I expect Marion to play about half his minutes at PF, even if the Suns pick up an other big. The reason is that he is actually pretty effective playing there against most opponents.


----------



## Dissonance (Jul 21, 2004)

azirishmusic said:


> I expect Marion to play about half his minutes at PF, even if the Suns pick up an other big. The reason is that he is actually pretty effective playing there against most opponents.

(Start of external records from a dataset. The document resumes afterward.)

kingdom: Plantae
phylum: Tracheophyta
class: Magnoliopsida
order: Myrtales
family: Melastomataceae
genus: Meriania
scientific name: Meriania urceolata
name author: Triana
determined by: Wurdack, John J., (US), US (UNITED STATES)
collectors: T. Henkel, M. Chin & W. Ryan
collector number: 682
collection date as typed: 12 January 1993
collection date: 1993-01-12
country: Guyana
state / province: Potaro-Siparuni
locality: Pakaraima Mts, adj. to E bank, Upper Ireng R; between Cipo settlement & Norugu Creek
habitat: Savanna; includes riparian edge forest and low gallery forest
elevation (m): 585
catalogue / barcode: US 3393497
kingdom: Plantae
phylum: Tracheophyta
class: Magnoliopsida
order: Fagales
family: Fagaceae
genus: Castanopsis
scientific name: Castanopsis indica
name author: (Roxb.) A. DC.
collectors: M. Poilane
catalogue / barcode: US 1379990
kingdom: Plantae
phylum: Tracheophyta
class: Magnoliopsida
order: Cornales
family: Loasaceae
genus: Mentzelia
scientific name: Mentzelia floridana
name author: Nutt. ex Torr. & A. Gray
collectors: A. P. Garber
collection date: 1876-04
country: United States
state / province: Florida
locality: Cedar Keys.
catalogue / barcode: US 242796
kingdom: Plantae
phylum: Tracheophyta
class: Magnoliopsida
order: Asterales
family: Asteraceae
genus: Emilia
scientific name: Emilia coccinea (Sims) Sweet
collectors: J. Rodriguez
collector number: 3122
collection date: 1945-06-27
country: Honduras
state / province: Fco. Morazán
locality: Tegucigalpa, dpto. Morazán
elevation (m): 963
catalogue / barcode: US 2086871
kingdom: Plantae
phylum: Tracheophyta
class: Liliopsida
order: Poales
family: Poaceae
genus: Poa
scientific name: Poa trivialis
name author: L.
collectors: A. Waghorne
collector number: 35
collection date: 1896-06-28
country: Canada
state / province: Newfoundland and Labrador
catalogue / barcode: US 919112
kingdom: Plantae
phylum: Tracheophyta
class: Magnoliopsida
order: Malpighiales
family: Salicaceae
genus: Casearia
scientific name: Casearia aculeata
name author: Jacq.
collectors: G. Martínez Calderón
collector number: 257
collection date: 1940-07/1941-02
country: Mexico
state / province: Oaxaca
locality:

Yep, we need another big bad. Hunter is more than likely gone. Even if not, we need more depth there. But I wonder who we're even looking at?


----------



## PhatDaddy3100 (Jun 16, 2002)

I heard robert tractor traylor.. yuck.


----------



## Kekai (Jan 12, 2005)

PhatDaddy3100 said:


> I heard robert tractor traylor.. yuck.


Oh heck no. That phatty? hahah...


----------



## AK-47 (Jul 7, 2005)

Too bad the jazz couldnt trade bells and arroyos contracts last season, I would like to have him still on the jazz for 4 year 16 million  Way to go, you forced us into looking for another SG


----------



## Kekai (Jan 12, 2005)

AK-47 said:


> Too bad the jazz couldnt trade bells and arroyos contracts last season, I would like to have him still on the jazz for 4 year 16 million  Way to go, you forced us into looking for another SG


no prob. Wanna get screwed over again? just ask us. AK-47 for bo outlaw lets do it. :biggrin:


----------



## AK-47 (Jul 7, 2005)

ya, the jazz just add a few draft picks and it would be a done deal (being sarastic of course)


----------



## Kekai (Jan 12, 2005)

AK-47 said:


> ya, the jazz just add a few draft picks and it would be a done deal (being sarastic of course)


Well I wouldn't be, what if the Jazz are really thinking like that, you never know, they are the Jazz...haha


----------



## AK-47 (Jul 7, 2005)

Kekai23 said:


> Well I wouldn't be, what if the Jazz are really thinking like that, you never know, they are the Jazz...haha


Funny, trade the best player on the jazz away. That would be really smart. cmon man I dont like the diss on the jazz  :curse:


----------